The characters live and breathe up on the silver screen, and they justify the film’s mammoth 177 minutes by spending time away from criminal activities, having drinks and getting a little too involved in each other’s social lives. Their happy reunions are marked by in-jokes, and inter-personal body language so naturalistic it’s nigh impossible to spot the artifice. Their not-so-happy ones however feel more operatic, with animosity bubbling just under the surface, barely able to contain itself, and it transitions between the two rhythmically and with ease.
Vinayakan and Achari’s Dalit brothers make for the perfect foil to Salman’s light-skinned, boyish Krishnan, who fits the archetype of the reserved-yet-charming Indian hero like a perfectly tailored suit. The brothers are boisterous and energetic, and their authenticity bleeds into every word, be it during a quiet moment of conflict or a bombastic wedding celebration. They dance not like the choreographed Indian lead, but like the Indian man on the street, uncoordinated yet bursting with unfettered passion. The trio get along famously, but where they diverge is the film’s implicit (and most subtle) commentary on the system it tackles. The film’s very structure – a man returning home to find his long lost friends – is predicated on the idea that Krishnan is capable of escaping in the first place. He can leave crime, Kammattipadam and his friends behind if he wants to. Ganga and Balan, on the other hand, have no such luxury.
The film is exciting so long as the trio is caught up in their youthful arrogance. Even amidst all the grizzly violence, their zesty brotherhood carries the film’s first half through a multitude of brawls and chase scenes, but its move away from the excitement of criminal camaraderie is marked by the sobering realization that the rural caste system is all-permeating, and that Dalits can be treated as disposable. Even when all this is swept under the rug, and the slums are cleared in order to construct modern skyscrapers, caste creeps its way back in like a Midas touch, only it turns everything it touches to rust… yet strangely, the biggest refutation of that central rigidity is the existence of the film itself.
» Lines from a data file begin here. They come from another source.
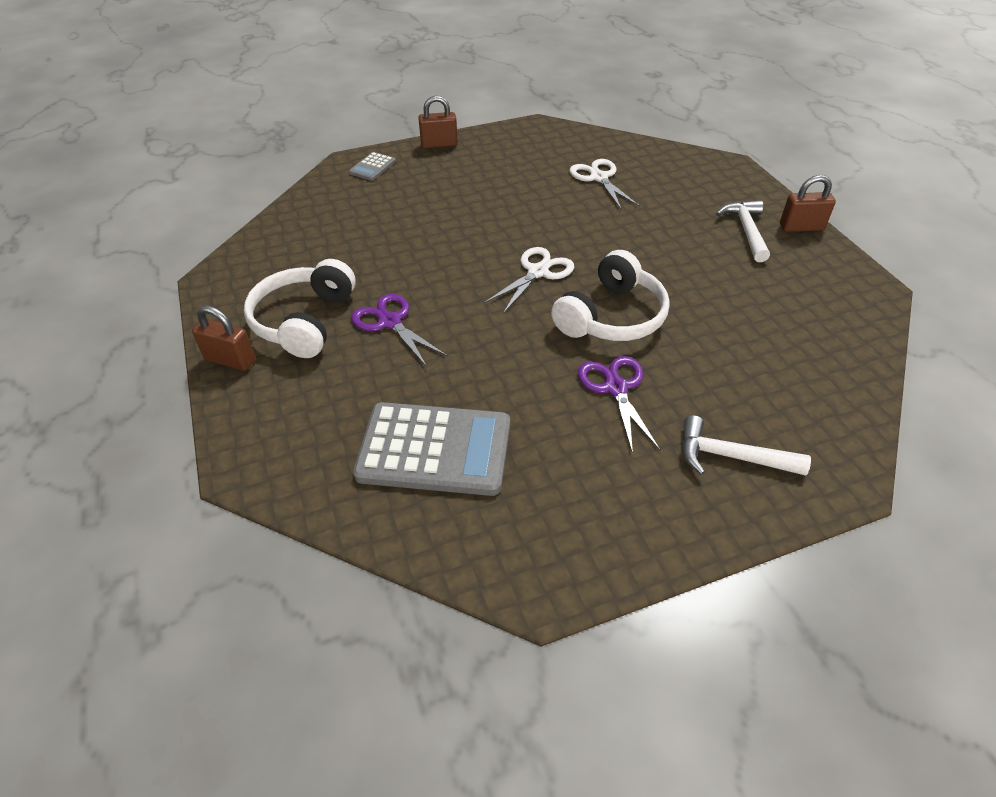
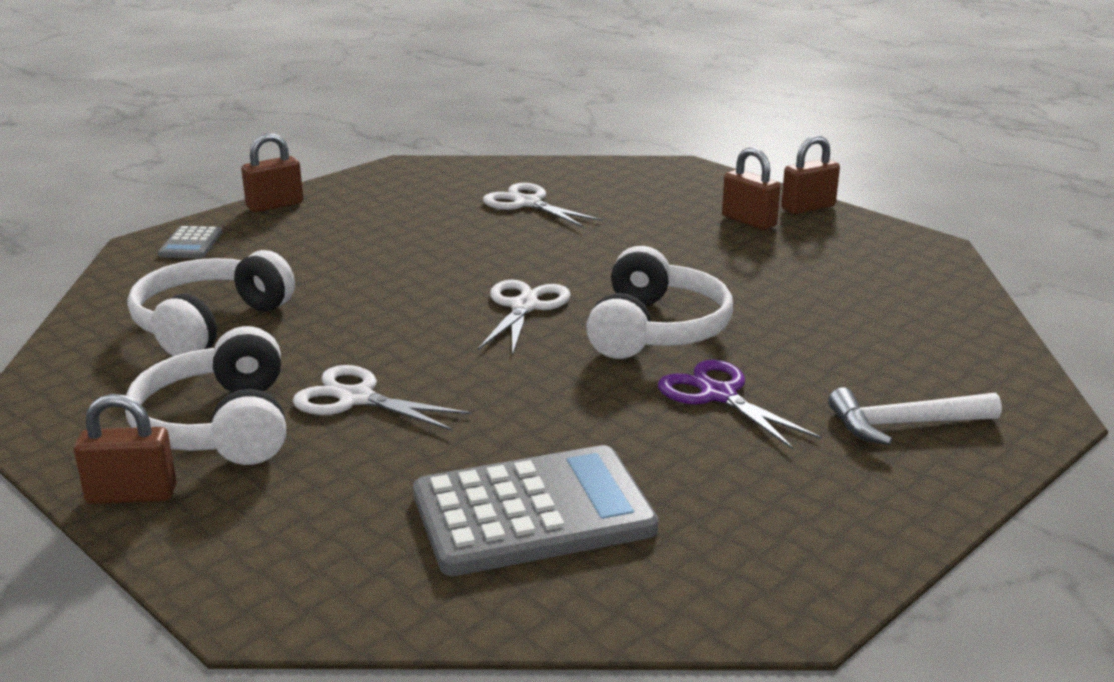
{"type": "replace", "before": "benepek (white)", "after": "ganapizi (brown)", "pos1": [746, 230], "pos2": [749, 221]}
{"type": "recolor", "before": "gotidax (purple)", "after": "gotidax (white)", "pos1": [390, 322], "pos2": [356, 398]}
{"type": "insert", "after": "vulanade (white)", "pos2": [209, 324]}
It cuts through the colourism of Indian cinema, allowing dark skin to be beautiful and violent and loving all at once (even granting its ‘heroines’ narrative agency beyond their respective men), and it does so while rejecting the brouhaha of the South Indian stylism. It trades in excess for a key focus on characters, isolating them their darkest moments – be it grief or merely learning to hold a sword – while stepping back and showcasing their togetherness in the form of messily composed group portraits, whether battling rival gangs or simply shooting the shit.
Kammattipadam is a riveting saga, bursting with angst at modern class issues and propelled by characters that make it hard to lift your gaze at any point during its runtime. More than factual information, it provides emotional context for its crime and caste experiences, allowing you to feel part of a scrappy family backed into a corner, keeping itself together through knives and fisticuffs, and the infectious excitement therein. A strong argument for authenticity in an industry that often lacks it, it’s an epic in the true sense of the word, as grand and poetic as it is personal.